I couldn’t see it at first. My husband pointed to the ground. “Regarde, les asperges!’ I started rifling through the small rolodex of newly learned French words in my head. I must have it wrong, I thought. I couldn’t see anything that resembled asparagus. He pointed again. Nothing. He bent over and picked up the tiniest stalk. That? I would have never seen that. It wasn’t what I used to buy at Byerly’s. “How do you know where to look?” I asked. He showed me the fluffy weed-like thing sprouting on the ground. Oh, I thought, I could see that. “Does it grow within that?” “Oh no,” he explained. “Well, close by then?” “Sometimes. Sometimes not.” That is the worst clue, I thought to myself.

The season is short.
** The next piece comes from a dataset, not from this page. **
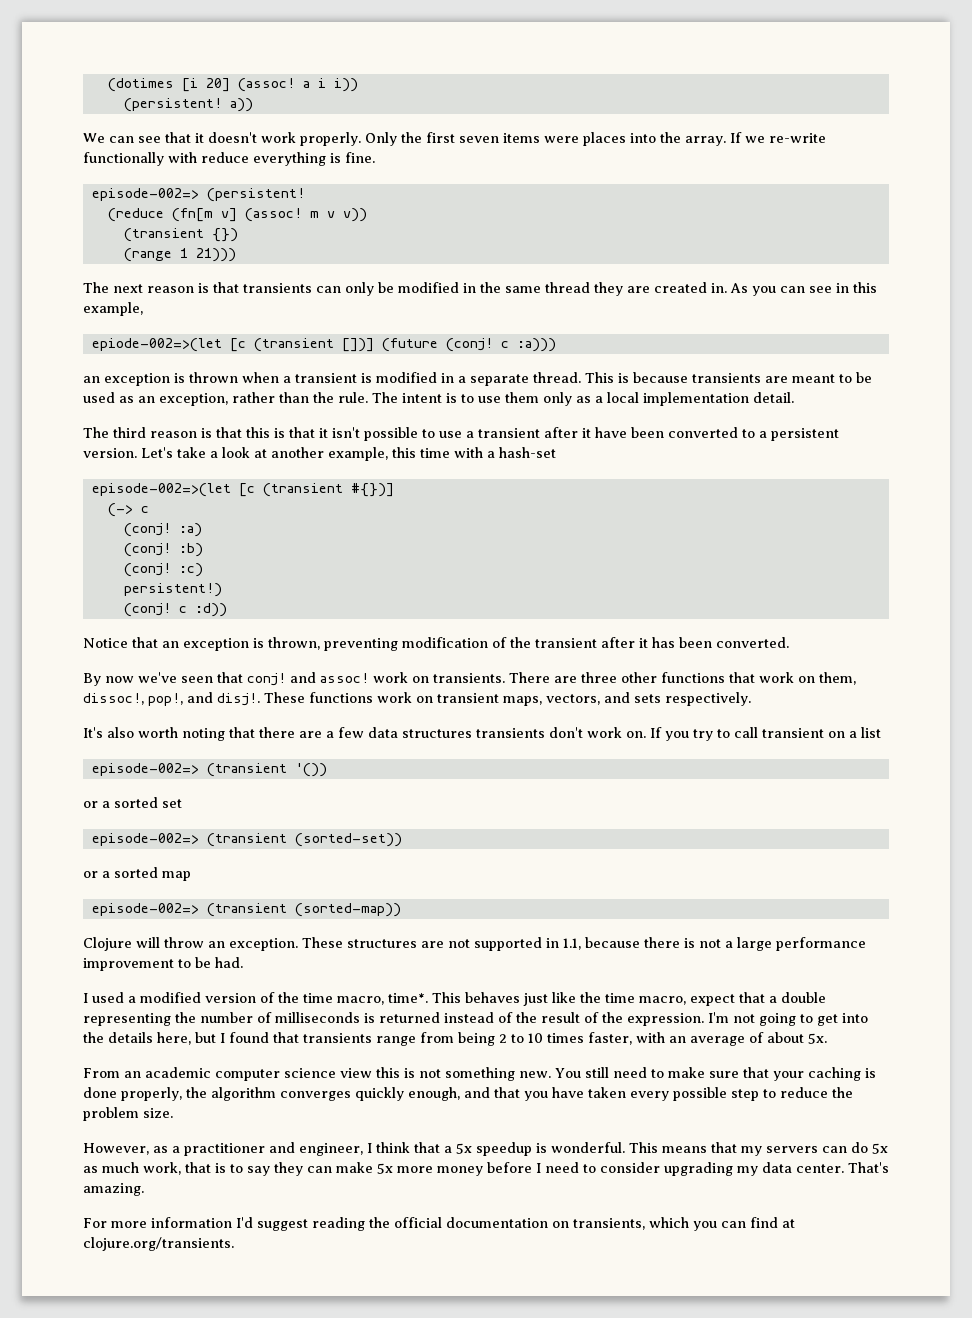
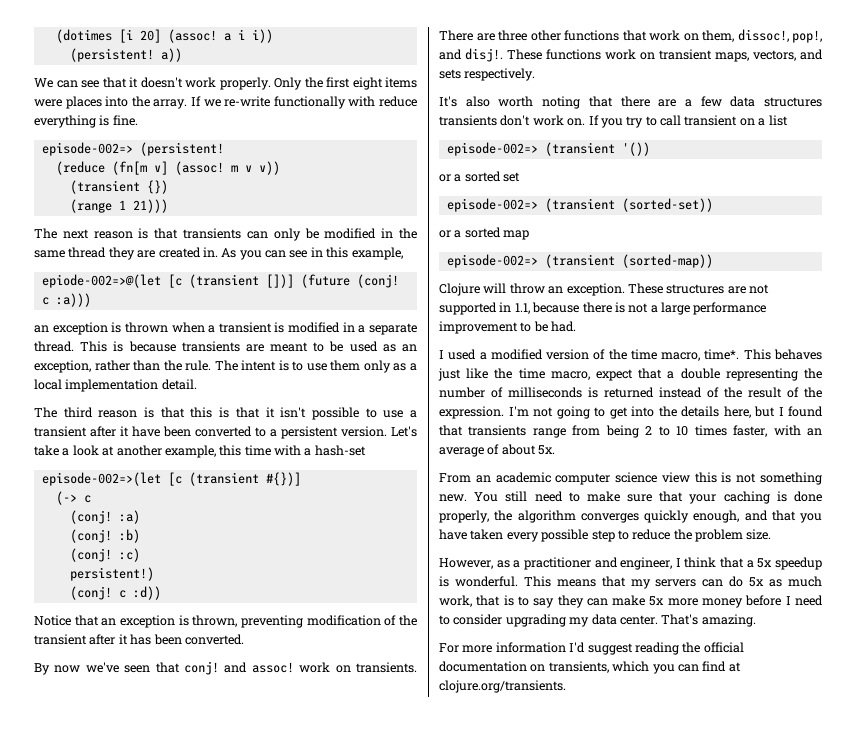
[459,136,499,143] seven -> [352,77,383,90] eight
[91,338,222,352] epiode-002=>(let -> [41,274,161,288] epiode-002=>@(let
Just a few weeks in the spring. I didn’t think about it much that first season. But the next March, while out walking, I just randomly saw one on the side of the road. I looked around all smiles, as one does, to see if anyone saw me make my big discovery. No one had. I picked it. And from then on, without my knowledge or permission, I started not only looking, but seeing.

I suppose we all think we are being so obvious. That everyone should know exactly how we feel. Really see us. Perhaps the clues we give are as ridiculous as a random fluffy weed.

Nature tells us that it is worth the look. Worth the time. As I walk this world, I am reminded to do the same with you. It would be so easy to just walk on by. I’m sure I’ve done it a million times. But I want to see you. Really see you. I will only ask one thing, that you give me even the smallest of clues. Wave in the breeze just a little. I can’t promise I will understand immediately. But I can promise you this, I will look. Daily.